Concurrency vs Parallelism in Ruby Apps

August 17, 2020

A thing that came up some weeks ago which confused me, is whether languages like Python and Ruby are multithreaded. This my attempt to explain to myself how it works in Ruby, and I hope it helps you too. Firstly, we need to distinguish concurrency and parallelism, which are conflated with multithreading, but are not the same. Concurrency can be thought of as interleaving, so if two jobs are switched back and forth very quickly, there is a sense that both are being done ‘at the same time’, but they are merely being done concurrently. For example, you may be eating food, and drinking beer. Take a bite, then sip, then bite, then sip, so you are concurrently drinking beer and eating food. But you are not literally drinking beer and eating food at the same time, that would require you to have both the cup to your lips and fork to your lips at the same time(in parallel), which is not possible. To do so you’d need two mouths.

Second, Ruby has several implementations, the most popular of which is MRI(Matz’s Ruby Implementation), named after the Ruby creator Yukihiro Mastumoto. This is the canonical ‘Ruby’ that everyone refers to when they say ‘Ruby, the programming language’. In MRI, there is something called GIL(Global Interpreter Lock) that ensures that only one thread is ever running at once.
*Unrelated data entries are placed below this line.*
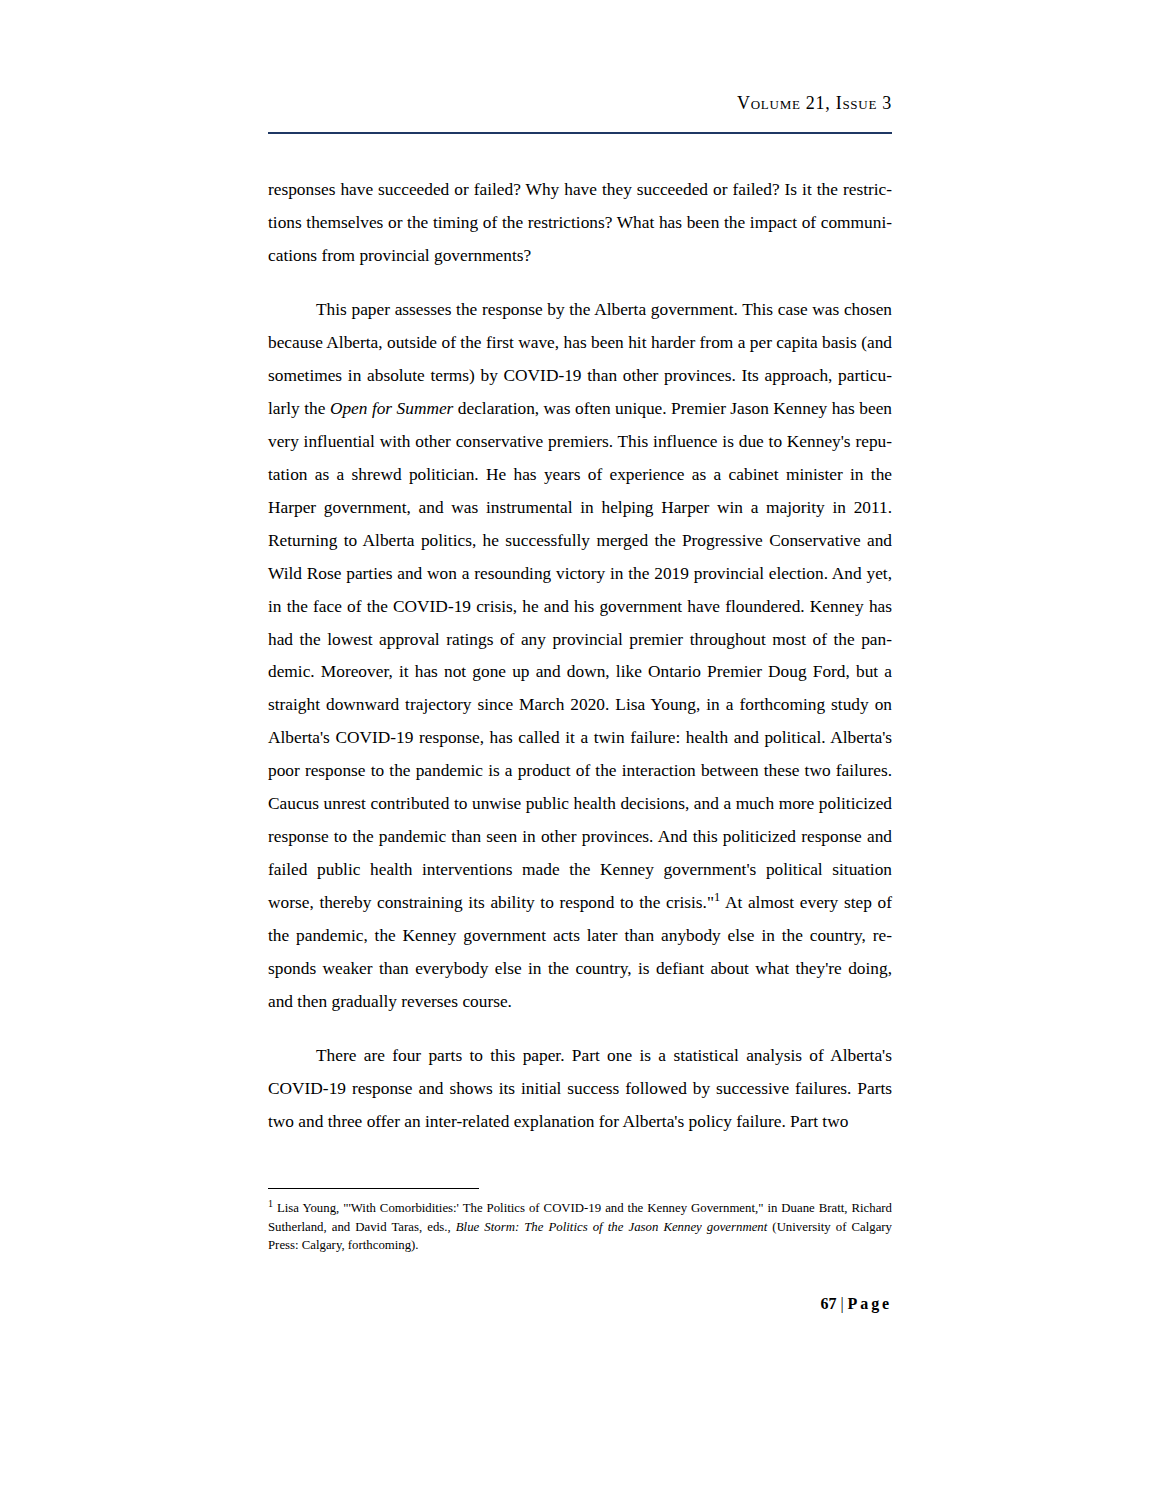Volume 21, Issue 3
responses have succeeded or failed? Why have they succeeded or failed? Is it the restrictions themselves or the timing of the restrictions? What has been the impact of communications from provincial governments?
This paper assesses the response by the Alberta government. This case was chosen because Alberta, outside of the first wave, has been hit harder from a per capita basis (and sometimes in absolute terms) by COVID-19 than other provinces. Its approach, particularly the Open for Summer declaration, was often unique. Premier Jason Kenney has been very influential with other conservative premiers. This influence is due to Kenney's reputation as a shrewd politician. He has years of experience as a cabinet minister in the Harper government, and was instrumental in helping Harper win a majority in 2011. Returning to Alberta politics, he successfully merged the Progressive Conservative and Wild Rose parties and won a resounding victory in the 2019 provincial election. And yet, in the face of the COVID-19 crisis, he and his government have floundered. Kenney has had the lowest approval ratings of any provincial premier throughout most of the pandemic. Moreover, it has not gone up and down, like Ontario Premier Doug Ford, but a straight downward trajectory since March 2020. Lisa Young, in a forthcoming study on Alberta's COVID-19 response, has called it a twin failure: health and political. Alberta's poor response to the pandemic is a product of the interaction between these two failures. Caucus unrest contributed to unwise public health decisions, and a much more politicized response to the pandemic than seen in other provinces. And this politicized response and failed public health interventions made the Kenney government's political situation worse, thereby constraining its ability to respond to the crisis."1 At almost every step of the pandemic, the Kenney government acts later than anybody else in the country, responds weaker than everybody else in the country, is defiant about what they're doing, and then gradually reverses course.
There are four parts to this paper. Part one is a statistical analysis of Alberta's COVID-19 response and shows its initial success followed by successive failures. Parts two and three offer an inter-related explanation for Alberta's policy failure. Part two
1 Lisa Young, "'With Comorbidities:' The Politics of COVID-19 and the Kenney Government," in Duane Bratt, Richard Sutherland, and David Taras, eds., Blue Storm: The Politics of the Jason Kenney government (University of Calgary Press: Calgary, forthcoming).
67 | Page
Why the GIL is there in the first place will be a rabbit hole for another time. Which means when you call Thread.new in Ruby and schedule a job on it, it isn’t really running in parallel, because the GIL is locking Ruby code. There are other Ruby implementations like JRuby, that does not have the GIL and on those implementations, true parallelism is possible. On the Python side, the story is the same, with CPython(the default implementation) having a GIL.

However, ruby threads are also native threads(only true as of Ruby 1.9). This means that every Ruby thread is backed by an OS thread. When a Ruby application blocks on i/o, the ruby runtime can actually switch to allow another thread to continue running, because this ‘blocking’ happens outside of the GIL. For example, if your Ruby application makes a network request, and is waiting for the network to respond, it can actually release its lock on the GIL, and allow another thread to serve an incoming request. When the network contents are fetched, the OS interrupts the blocked thread, and allows the thread to resume. And so it can be said that some amount of parallelism is happening in here! However, this only happens for I/O operations. To contrast it, if you had two threads handling incoming web requests, and two requests came in at the same time, you can bet that whether the first thread handles both requests, or whether they are each handled by different threads, the GIL will ensure that only one thread is only handling a request at any given time. In short: No parallelism during compute only operations. This is good news for Ruby and web applications, since the nature of web applications are that they are i/o bound. This means that most of the time, Ruby applications are blocked waiting for the database or the network. As discussed above, this block happens outside of the GIL, and so if a request arrives while the current thread is blocked on i/o, Ruby can execute the thread that serves that request.

Now, what about Puma? Doesn’t that enable parallelism? Yes, parallelism happens with Puma, but through a different mechanism. Puma forks multiple OS processes, creating multiple copies of your apps in memory(multiprocessing). As a reminder, processes provides the resources needed to execute a program, and are isolated from each other by the OS, have their own virtual address space, executable code, environment variables, process identifier, and at least one thread of execution(the main thread). Threads on the other hand, is an entity within a process that can be scheduled for execution, but shares the processes’s virtual address space and system resources.

So when Puma starts 5 worker processes, there are 5 copies(processes) of Rails apps running, isolated from each other by the OS. These copies live in memory(and thus takes up RAM), have their own db connection pools, and so on. However, if there are less than 5 cpu cores on the machine it is running on, our 5 workers would not be able to achieve full (compute) parallelism under peak load. Each worker then transparently schedules additional threads to serve the ruby application, so that the application doesn’t need to think about it.

To come back to the original question, does Ruby support multithreading? If we simply define multithreading as having a thread primitive, then Ruby and Python are definitely multithreaded. But that doesn’t mean that those threads are running in parallel. But even if they aren’t running in parallel, multithreading in Ruby speeds up web applications because they are i/o heavy!

Thanks to Tom Clark for reviewing drafts of this.